Is this the little girl I carried?
Is this the little boy at play?
I don't remember growing older
When did they?
--"Sunrise, Sunset"

I never watched the 1971 Norman Jewison film until 2020. But I grew up with it.

"If I Were a Rich Man" played on the radio when I was a little kid. One of my older sisters used to wander around the house singing "Sunrise, Sunset." I finally saw a live production in 2004: local theatre, and surprisingly good. Despite the fact that Fiddler on the Roof almost didn't make it to Broadway or Hollywood because people feared it would be too Jewish, it has become an international hit, appealing to people who have never attended a bar mitzvah and whose family never went anywhere near a turn of the century Shtetl. It's about community, family, tradition, and the reality of change. It's about being a minority, and holding together against both the tides of time and oppression by those in power.

It began with a collection of Yiddish short stories by Sholem Aleichem. Tevye the Milkman (1894) tells the tales of a dairy-man in a small Jewish village in Tsarist Russia. We learn of his trials and successes, the stories of his seven daughters, and the expulsion of the Jews from his village. The stories feature comic touches, but they're not entirely happy. The Tevye of the written word experiences a lonelier ending than the one in Fiddler on the Roof-- and even his proves somewhat bittersweet.

Predictably, the musical, adapted by Joseph Stein, Jerry Bock, and Sheldon Harnick, cleans life up a little, and eliminates two of the daughters. Tevye, originally played by Zero Mostel, makes for a lively central character. He begins the play singing with zest about the importance of tradition. Events will undercut his enthusiasm, and three of his daughters will marry, each to a man increasingly less in keeping with his expectations. The third he will disown entirely when she marries a sympathetic Gentile. However, his village will face greater threats. Along the way, Tevye breaks a couple of fourth walls, speaking directly both to the audience and God. The play premiered in 1964. It won nine Tony Awards and set a record for its run-- a record later broken by Grease.

A movie was inevitable. Jewison replaced Mostel with Chaim Topol. Sources I've read cannot agree if he did so because he found Zero Mostel's performance excessively comedic, or because he felt audiences would not be able to separate the character from the larger-than-life actor. Some numbers get dropped. Most get sung by the cast, as in the play, but a couple play on the soundtrack while the characters interact and dance. Fiddler proved a hit, and was nominated for eight Academy Awards. It won three, for cinematography, sound mixing, and score.

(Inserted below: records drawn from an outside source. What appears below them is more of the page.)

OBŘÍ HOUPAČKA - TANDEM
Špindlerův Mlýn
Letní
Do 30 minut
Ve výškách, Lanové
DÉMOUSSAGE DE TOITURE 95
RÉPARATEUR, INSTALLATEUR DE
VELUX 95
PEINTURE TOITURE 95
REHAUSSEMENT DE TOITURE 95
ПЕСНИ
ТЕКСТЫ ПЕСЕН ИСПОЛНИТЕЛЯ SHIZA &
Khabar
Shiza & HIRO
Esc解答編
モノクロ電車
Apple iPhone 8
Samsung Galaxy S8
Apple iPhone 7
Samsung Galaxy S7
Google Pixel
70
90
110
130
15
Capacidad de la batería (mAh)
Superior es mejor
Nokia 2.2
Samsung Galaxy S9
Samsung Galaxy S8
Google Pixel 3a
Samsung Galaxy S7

The play has persisted, experiencing professional revivals and popularity with community theatrical groups and high school programs. The songs have been covered by artists as diverse as Bing Crosby and Gwen Stefani. Despite its specific ethnic setting, the characters and their concerns resonate with much of humanity.

As for the titular fiddler, he is a symbolic character. It's not entirely clear if anyone sees him save the audience and Tevye. We're all like a fiddler on a roof, he claims, who stands precariously balanced and "trying to scratch out a pleasant simple tune without breaking his neck."

A statue of Tevye stands in Birobidzhan, Russia.